Thanks to Santa Claus, I watched Steven Spielberg’s E.T. last night with my son. The last time I’d seen it was in theatrical re-release at some point in the mid-80s, when I was 10 or 11 or so. (Remember before home video, when they’d re-release hit movies into the theater a year or so after their first run?) I’m not quite sure why I hadn’t watched it since then — just one of those movies that slipped through the cracks of my I should watch that again list.
Good lord what a magnificent picture. I remember from my childhood that E.T. was exciting and sad and funny and full of wonder. And how the dynamics of Elliott’s family felt very real — not like a movie family living in a house on a soundstage, but like a real family living in a real house. What struck me watching it now is how incredible Spielberg’s filmmaking is, how pitch-perfect the performances are, how gorgeous and evocative the cinematography is, how perfect the score by John Williams is, and how clever and honest the script by Melissa Mathison is.
There are no bad guys in the film, and yet it’s filled with tension and conflict. Spielberg shoots the adults hunting in the woods for E.T. as silhouettes, mostly from the shoulders down — establishing them as bogeymen without a word of dialogue or imbuing them with any of the sinister motives you’d expect from “government agents” in a typical kid’s movie. They’re just guys doing their jobs, but yet we know to root against them, because they don’t get it — they don’t understand what we (through Elliott) do.
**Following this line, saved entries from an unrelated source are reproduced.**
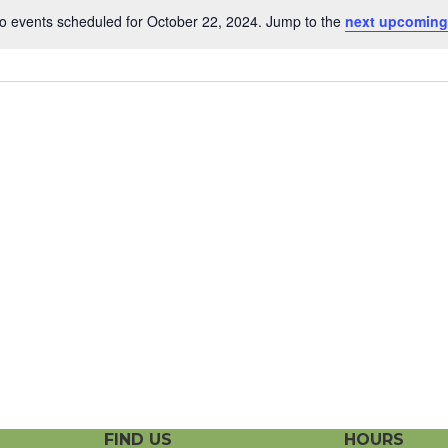
o events scheduled for October 22, 2024. Jump to the
next upcoming
N
o
t
i
c
e
FIND US
HOURS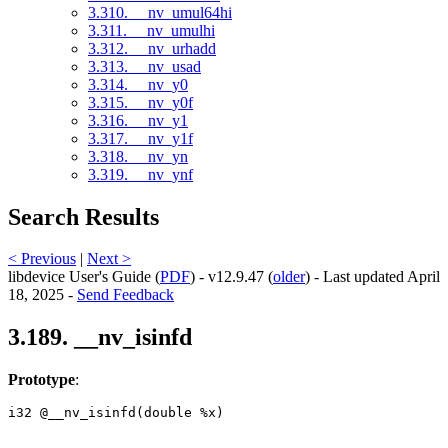
3.310. __nv_umul64hi
3.311. __nv_umulhi
3.312. __nv_urhadd
3.313. __nv_usad
3.314. __nv_y0
3.315. __nv_y0f
3.316. __nv_y1
3.317. __nv_y1f
3.318. __nv_yn
3.319. __nv_ynf
Search Results
< Previous
|
Next >
libdevice User's Guide (
PDF
) - v12.9.47 (
older
) - Last updated April
18, 2025 -
Send Feedback
3.189. __nv_isinfd
Prototype
:
i32 @__nv_isinfd(double %x)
There’s a justifiably famous line from Arthur C. Clarke: “Any sufficiently advanced technology is indistinguishable from magic.” E.T. takes this to heart in a way that is reminiscent of 2001: A Space Odyssey. 2001 is cool and E.T. is warm, but in neither film is there any attempt to explain alien science far beyond our ken. There’s no attempt to explain how E.T.’s powers of levitation or healing work, or the mechanics of his symbiotic relationship with Elliott. They’re indistinguishable from magic and so Spielberg treats them as magic. (George “Midi-chlorian” Lucas could learn a lesson here.)
I watch a lot of kids’ movies these days, and E.T. stands out as the rare film that accurately and deeply evokes what it actually feels like to be a kid. (Particularly what it felt and looked like to be a kid in 1982; Elliott’s bedroom is filled with toys I owned.) Somewhere between E.T. and Jurassic Park, Spielberg lost his golden touch for directing child actors. I just couldn’t get enough of Drew Barrymore — so utterly adorable, but yet a genuinely frustrating and undependable seven-year-old kid sister. Henry Thomas (Elliott) comes across as bright, but very much a real 10-year-old boy. Compare and contrast to the brother and sister in Jurassic Park, who were so grating that I found myself rooting for the raptors. I think it was this general sense of dread regarding kids in a Spielberg movie that made me put off re-watching E.T. for so long. I was afraid I’d be disappointed.
But that fear was unfounded, and my memory of the film from childhood was correct. The only negative feeling the kids in E.T. evoke is jealousy, insofar as they make me wish, just as much today as in 1982, that E.T. had come to my house instead of theirs.
Jonas (just short of five years old) loved it; especially the parts where E.T. made the bikes fly. And the part where he drank beer.